Jeb Bush wins prestigious Bradley Prize
Published: April 13th, 2011
Jeb Bush, the former governor of Florida, has won a prestigious national award in recognition of his work on education reform in the Sunshine State and the rest of America. Bush will receive the Bradley Prize, awarded by the Lynde and Harry Bradley Foundation.
Bush’s recognition comes less than two weeks after he was keynote speaker at the annual Citizenship Dinner of the Oklahoma Council of Public Affairs. At that event was recipient of OCPA’s Citizenship Award.
During his visit to Oklahoma City, Bush said that Oklahoma and Indiana were the two American states doing the most to advance education reform in 2011.
“Governor Bush has been at the forefront of education reform,” said Michael W. Grebe, president and chief executive officer of the Bradley Foundation. “During his administration and since, Florida students have made incredible gains. He has also been a vocal advocate for school choice.”
Bush is chairman of the Foundation for Excellence in Education and a close ally of the Foundation for Educational Choice, a group dedicated to advancing the ideas of robust competition and choice in education formulated by Milton and Rose Friedman.

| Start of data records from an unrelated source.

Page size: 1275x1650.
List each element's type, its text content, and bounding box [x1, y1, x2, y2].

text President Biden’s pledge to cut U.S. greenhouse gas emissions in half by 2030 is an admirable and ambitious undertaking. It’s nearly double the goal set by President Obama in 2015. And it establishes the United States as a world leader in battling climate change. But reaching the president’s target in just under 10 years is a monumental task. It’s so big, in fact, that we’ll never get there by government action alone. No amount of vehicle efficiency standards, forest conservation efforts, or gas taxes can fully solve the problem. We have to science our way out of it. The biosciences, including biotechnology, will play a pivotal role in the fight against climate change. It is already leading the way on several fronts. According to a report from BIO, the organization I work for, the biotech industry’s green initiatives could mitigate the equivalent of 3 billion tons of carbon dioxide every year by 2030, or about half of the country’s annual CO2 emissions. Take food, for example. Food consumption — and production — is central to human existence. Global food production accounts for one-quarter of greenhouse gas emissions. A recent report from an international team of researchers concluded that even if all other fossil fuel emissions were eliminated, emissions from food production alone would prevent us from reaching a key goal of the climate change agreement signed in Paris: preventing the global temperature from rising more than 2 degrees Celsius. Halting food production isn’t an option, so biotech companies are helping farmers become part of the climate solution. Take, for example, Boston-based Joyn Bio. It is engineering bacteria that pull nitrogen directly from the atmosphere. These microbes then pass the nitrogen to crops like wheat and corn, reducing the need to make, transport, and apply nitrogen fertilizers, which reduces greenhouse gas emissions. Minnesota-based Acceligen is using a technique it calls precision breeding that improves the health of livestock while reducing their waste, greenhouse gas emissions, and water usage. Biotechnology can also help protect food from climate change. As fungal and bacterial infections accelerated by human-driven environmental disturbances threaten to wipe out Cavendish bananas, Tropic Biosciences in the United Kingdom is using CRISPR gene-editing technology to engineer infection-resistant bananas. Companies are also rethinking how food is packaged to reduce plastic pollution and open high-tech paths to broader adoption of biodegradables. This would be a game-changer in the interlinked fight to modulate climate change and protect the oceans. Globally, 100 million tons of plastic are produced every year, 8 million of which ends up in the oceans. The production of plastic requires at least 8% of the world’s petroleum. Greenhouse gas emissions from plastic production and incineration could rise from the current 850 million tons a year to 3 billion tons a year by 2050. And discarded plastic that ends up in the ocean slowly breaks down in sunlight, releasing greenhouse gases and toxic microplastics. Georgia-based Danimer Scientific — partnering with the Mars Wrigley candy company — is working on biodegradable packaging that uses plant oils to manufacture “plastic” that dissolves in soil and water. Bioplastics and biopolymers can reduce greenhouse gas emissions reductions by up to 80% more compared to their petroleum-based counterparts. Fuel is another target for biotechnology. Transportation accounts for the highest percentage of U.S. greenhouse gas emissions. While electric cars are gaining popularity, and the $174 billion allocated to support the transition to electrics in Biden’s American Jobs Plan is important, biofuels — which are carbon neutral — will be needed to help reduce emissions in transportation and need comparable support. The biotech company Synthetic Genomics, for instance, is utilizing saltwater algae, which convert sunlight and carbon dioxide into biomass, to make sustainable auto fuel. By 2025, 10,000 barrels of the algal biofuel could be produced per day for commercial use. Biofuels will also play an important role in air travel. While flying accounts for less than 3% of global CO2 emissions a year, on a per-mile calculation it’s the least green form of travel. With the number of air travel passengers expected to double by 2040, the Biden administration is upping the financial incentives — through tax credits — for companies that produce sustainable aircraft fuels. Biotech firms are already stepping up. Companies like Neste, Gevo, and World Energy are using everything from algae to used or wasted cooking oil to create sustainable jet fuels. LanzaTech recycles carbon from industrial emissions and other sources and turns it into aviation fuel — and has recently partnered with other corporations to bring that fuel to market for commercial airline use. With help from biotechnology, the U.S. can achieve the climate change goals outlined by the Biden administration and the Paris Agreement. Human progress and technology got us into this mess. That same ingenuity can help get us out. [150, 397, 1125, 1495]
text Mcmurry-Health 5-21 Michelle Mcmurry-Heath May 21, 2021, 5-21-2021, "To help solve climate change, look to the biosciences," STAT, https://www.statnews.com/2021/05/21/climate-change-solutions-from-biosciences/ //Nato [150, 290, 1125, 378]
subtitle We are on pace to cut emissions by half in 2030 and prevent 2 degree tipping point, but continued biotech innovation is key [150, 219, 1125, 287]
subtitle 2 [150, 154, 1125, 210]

Yesterday (April 12), in a discussion with CapitolBeatOK, Oklahoma Governor Mary Fallin said Bush’s visit was “very ratifying and affirming of what we are trying to do in education reform. It was encouraging to our legislative members, providing examples of ideas similar to many of the proposals made here that have passed and had a huge impact in his state.”
When members of the Capitol press corps here in Oklaoma City had an opportunity for questions during his Blue Room press conference with Governor Fallin and advocates of education reform on March 30, Bush was specific in his reflections.
CapitolBeatOK asked Bush what one or two reforms — or “cluster” of reforms — made the most difference in changing educational outcomes in Florida. In response, he first joked that he did not use the term of “cluster” but preferred to describe the cumulative ideas in the Sunshine State as a “suite of reforms.”
Turning serious, the former chief executive of Florida said that the impetus for change began in his first year with “the introduction of accountability ” in the form of letter grades for individual schools.
That reform brought new levels of transparency and accountability to the system, especially in combination with incentives for improvements in performance. When “under performing schools suddenly became “schools with a grade of D or F,” voters understood, Bush said.
The next essential step was weaving in choice programs for children in the worst schools, including a voucher system that was later ruled unconstitutional. He noted that tighter reading programs with “reading coaches and teachers” yielded data that then led to a proposal to ban “social promotions” from third to fourth grade.
He said the elements of competition and pressure for excellence that came from choice had, in conjunction with the other changes, brought undeniable progress. On standardized test results, Bush said, Florida is now sixth out of 50 states in fourth grade reading performance. Before introduction of his “suite” of reforms, the state was in the bottom half.
After sketching that “suite,” he added, “the critics were proven wrong about fundamental reform.” Bottom line, Bush contends, “low income kids in Florida are leading the nation in learning.”
Bush shares this year’s Bradley Prize with Harvard Professor Harvey Mansfield, New York University Law Professor Richard Epstein and economist Allan Metzer.
Bush and the other honorees will be presented with the award during a ceremony to be held in Washington, D.C., at The John F. Kennedy Center for the Performing Arts. The prizes carry a stipend of $250,000.